BIO
Laurence Myers Reese (he/him, they/them) works in performance, installation, painting, and video. He lives on occupied Southern Paiute lands, in Paradise, NV.
His research investigates the use of the queer body and queer semiotics to navigate and disrupt cis-normative environments. He received his MFA from the University of Nevada Las Vegas in 2022, and his BFA in Studio Art from the University of Oklahoma, Norman in 2012. He has performed at KillJoy Collective (Portland, Oregon), Front/Space (Kansas City, Missouri) and 21C Museum Hotel (Bentonville, Arkansas). His work has been featured locally in the Las Vegas Weekly, and internationally on Hyperallergic.

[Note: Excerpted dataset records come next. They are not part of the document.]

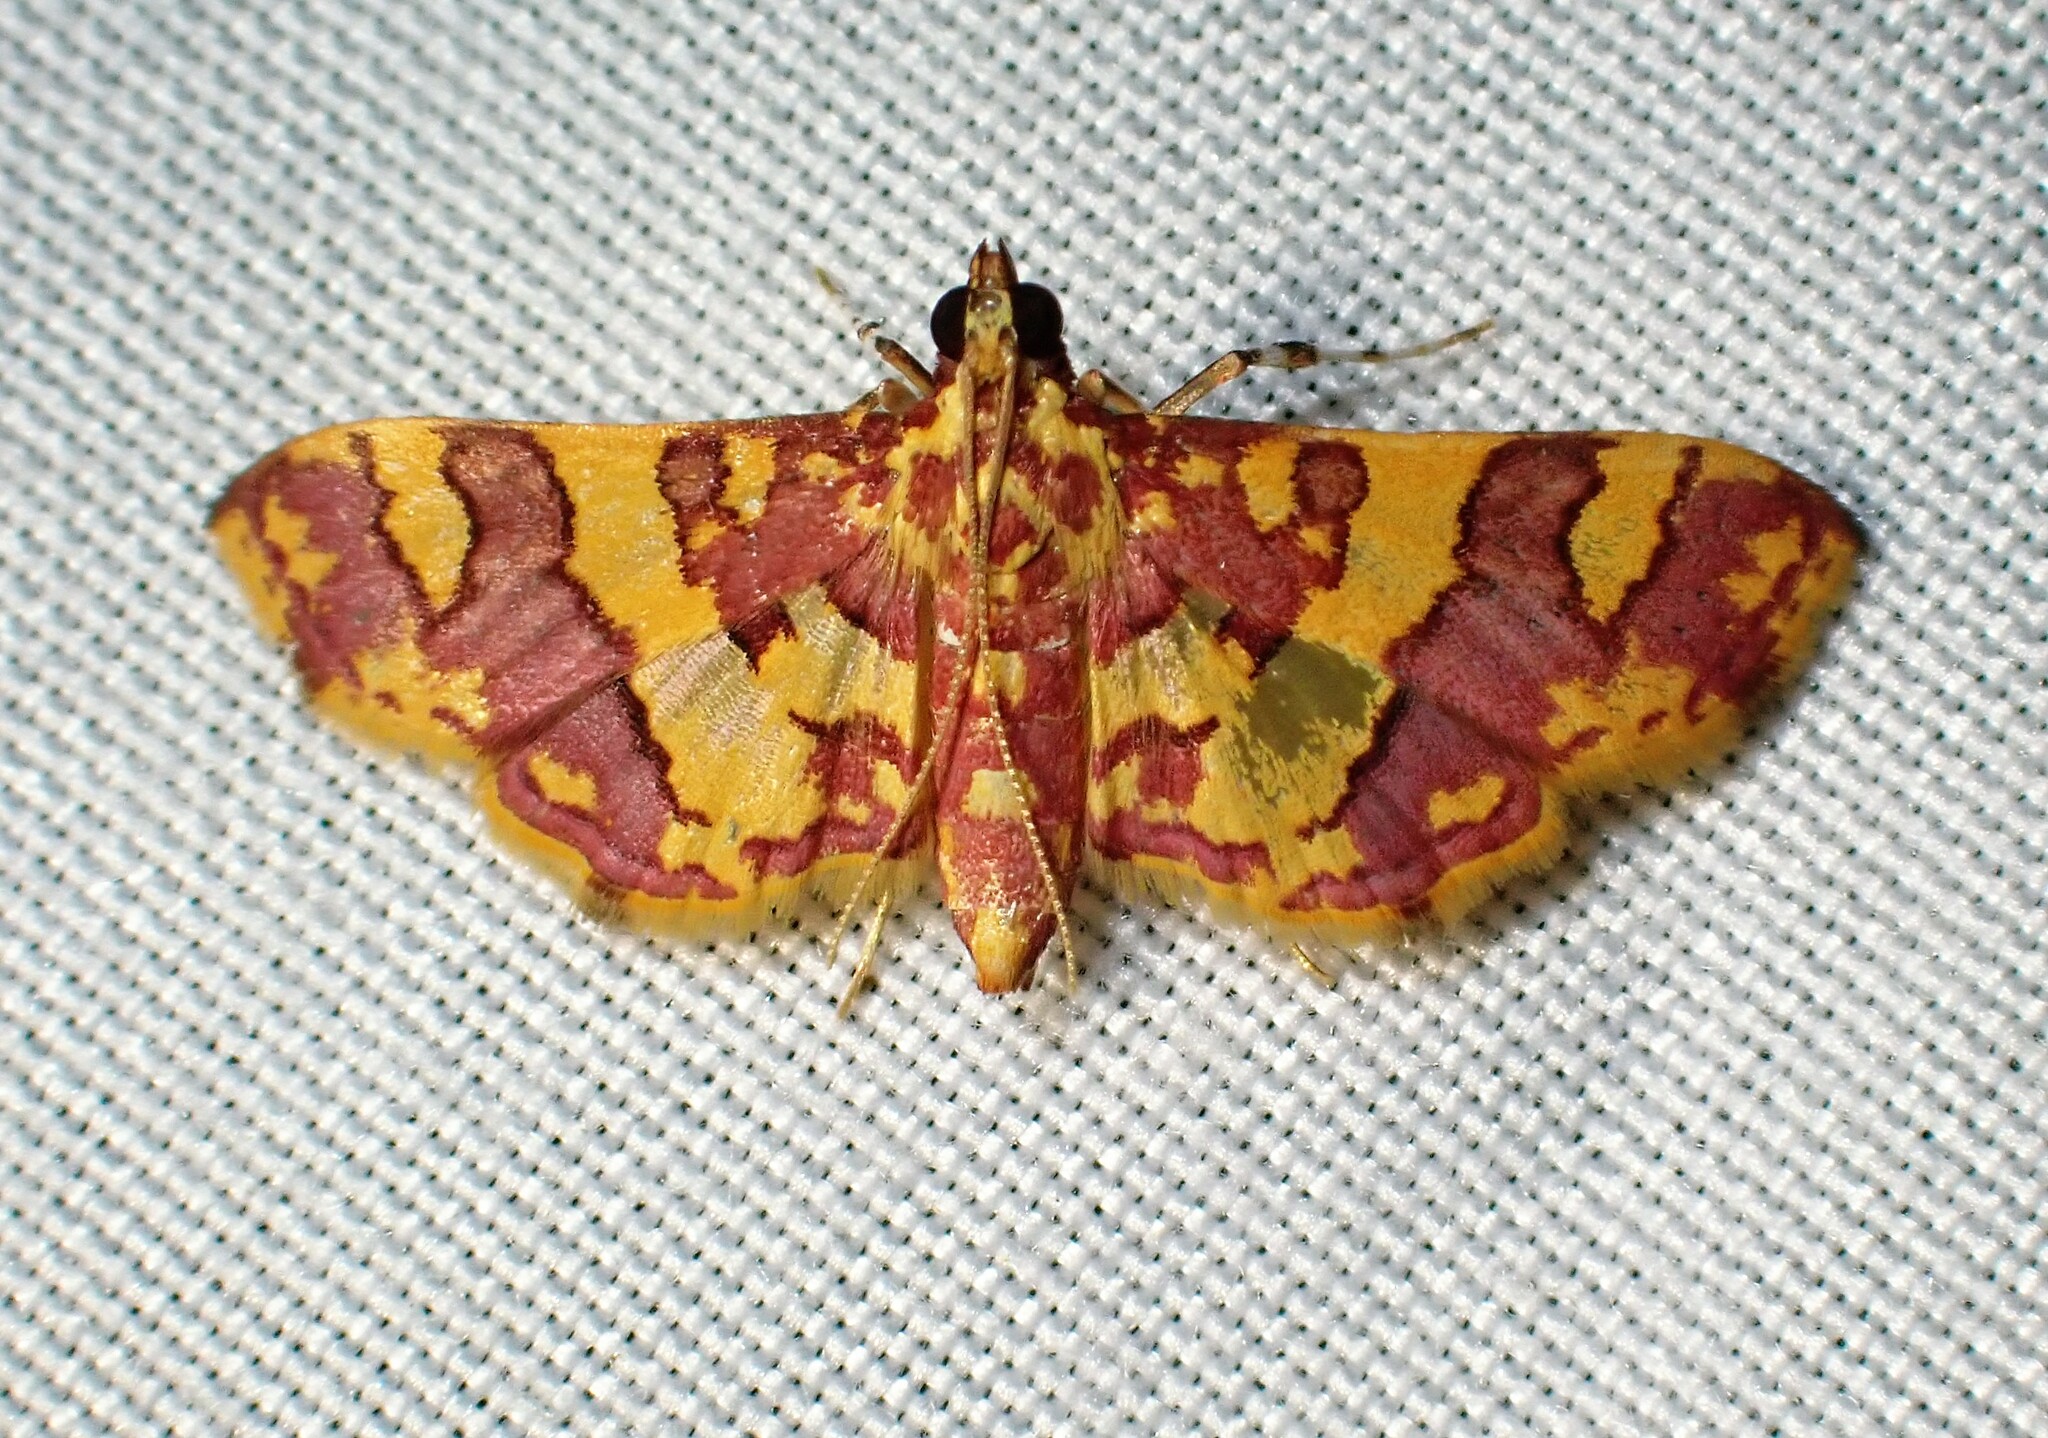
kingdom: Animalia
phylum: Arthropoda
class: Insecta
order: Lepidoptera
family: Crambidae
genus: Trithyris
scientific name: Trithyris Prenesta rubrocinctalis
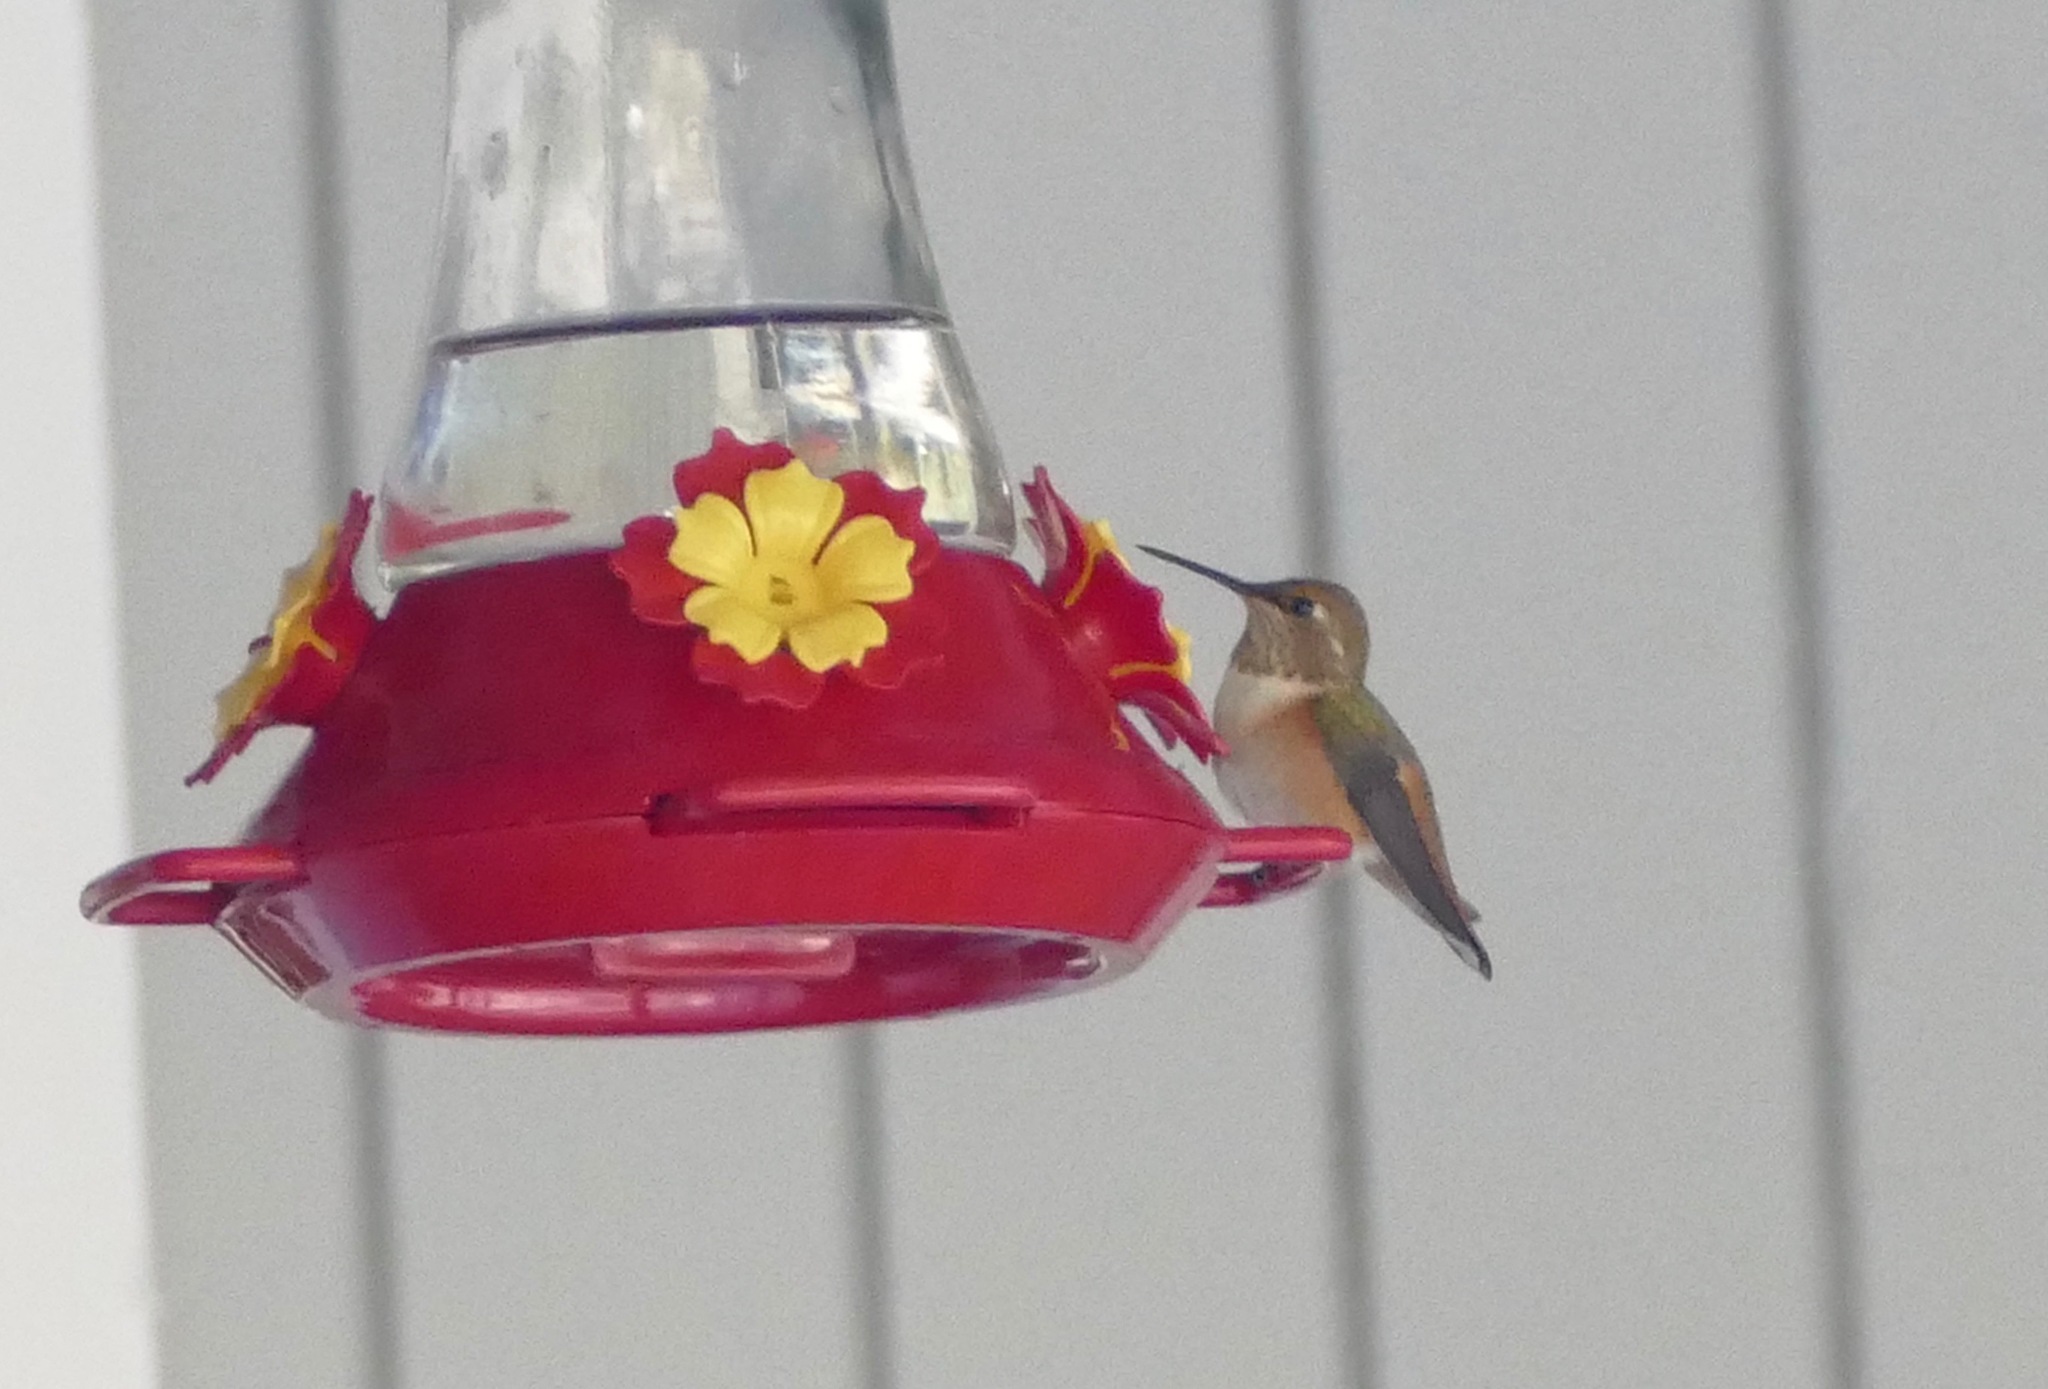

Reese is a co-founder of the Vegas Institute for Contemporary Engagement, a research lab for art and experimentation. They have worked as an independent curator, arts writer, non-profit administrator, factory worker, educator, and art gallery director. He recently co-curated The Other Side of Paradise at the Barrick Museum of Art (Las Vegas, NV), and his writing is regularly published in Southwest Contemporary and Settlers + Nomads.
STATEMENT
Queer narratives reveal the precariousness of binaries. I reflect on the trauma of these oppressive binaries (gay/straight, able/disabled, cis/trans, male/female, top/bottom, normal/queer, migrant/native, sterile/erotic, human/nature). These systems limit progress.
Using watercolor, video, sound art, performance, and sculpture, I draw on queer collective memory, language studies, opera, narratives of migration, the desert landscape, Jewish mysticism, femme magic, and my own lived experience.
I approach making with a desire for queer utopia. My work sometimes caters to marginalized audiences and I often employ insider cultural touchstones that act as hidden reference points and clues to narrative.